**PAGE TEXT**.
By Barbara Ziemba, Heritage Newspapers
WYANDOTTE — From most accounts, residents and officials in this
city would welcome back car cruisers next year to do it all again.
Mayor Lawrence Stec, who had a hectic day officiating at a
sculpture dedication at BASF Waterfront Park as well as the cruise, thought the
car cruise was worth doing again.
"I think it went really well … next year, we’ll put the
proper time to it," he said.
Stec was alluding to the conflict between the sculpture
dedication, which took two years to plan, with the car cruise.
Not surprisingly, the crowds were thin when the cruise got
under way at about 9 a.m.
But Stec said that changed as the day progressed.
"It was fun to watch how the crowd steadily grew during
the day … by 7 or 8 p.m. it was really packed," he said.
One last-minute snafu was solved when BASF Corp. in Wyandotte
donated some portable toilets for Wyandotte’s portion of the cruise.
Stec blamed the snag on liability problems because the city
doesn’t own any property along Fort Street. But several business owners along
the strip agreed to station the temporary toilets on their properties, he
said.
BASF spokesman Randy Hicks said the company’s engineering
department stepped in and found the portable toilets after an SOS went out from
the Wyandotte Business Association.
Police Chief William Lilienthal agreed that everything in
Wyandotte’s part of the cruise went swimmingly.
"It went very well … The spectators were there to watch
and have a good time," he said.
Traffic along Fort slowed to a crawl just north of Goddard in
Lincoln Park and south of Eureka because it narrowed from four lanes to three,
but Lilienthal said those were just about the only problems that surfaced in
Wyandotte.
Wyandotte police wrote 32 citations during the cruise, ranging
from speeding and excessive noise to tire violations and excited cruisers riding
on the outside of their vehicles.
The only cruise-related accident occurred when one vehicle
rammed into the back of another. No injuries were reported, the police chief
said.
Lilienthal estimated Wyandotte’s cruise crowd at about 40,000
during the course of the day.
And the party at Yack Arena that capped off the event for many
cruisers went off very well, according to party Chairwoman Debby Paducha.
"Moose and Da Sharks (the featured band) were absolutely
fabulous," she said. "They had three costume changes throughout the
evening."
Many partiers donned 50s dress to get into the 50s mood,
Paducha said.
And the Wyandotte Business Association twice sold out of
T-shirts promoting the cruise.
"We got a few more cases from the chamber (the Southern
Wayne County Chamber of Commerce) and sold those during the party," she
said.
Perhaps one of the biggest compliments came from radio station
WOMC personality Gene Taylor, who hosted the Yack bash.
"He told us we are way ahead of the game and that we did
really well for our first cruise," Paducha said. "In a couple of
years, we’ll be on a par with the Dream Cruise."

(Saved data entries)

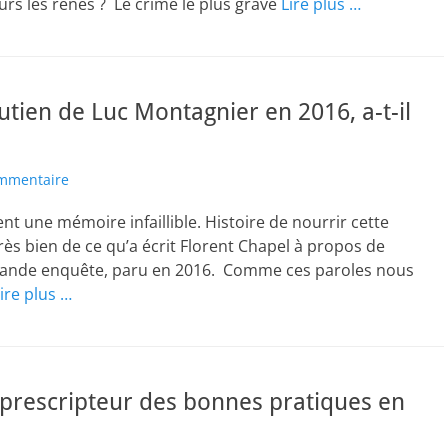
urs les rênes ? Le crime le plus grave
Lire plus …
tien de Luc Montagnier en 2016, a-t-il
mmentaire
nt une mémoire infaillible. Histoire de nourrir cette
rès bien de ce qu’a écrit Florent Chapel à propos de
rande enquête, paru en 2016. Comme ces paroles nous
ire plus …
prescripteur des bonnes pratiques en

**WHAT YOU NEED TO DO**.
**a.** Summarize the article about Wyandotte's car cruise in two sentences.
**b.** In the article about Wyandotte's car cruise, retype the stretch from "And the Wyandotte" through "the Yack bash.".
Rely only on the article about Wyandotte's car cruise, not on the data.

**SOLUTIONS TO EACH TASK**.
**a.** Wyandotte officials said the city's first car cruise went well: crowds grew through the day to an estimated 40,000, traffic slowed in only a few spots, police wrote 32 citations, and the one accident caused no injuries. BASF donated portable toilets to solve a last-minute problem, and the closing party at Yack Arena was a success, with T-shirts promoting the cruise selling out twice.

**b.**
And the Wyandotte Business Association twice sold out of
T-shirts promoting the cruise.
"We got a few more cases from the chamber (the Southern
Wayne County Chamber of Commerce) and sold those during the party," she
said.
Perhaps one of the biggest compliments came from radio station
WOMC personality Gene Taylor, who hosted the Yack bash.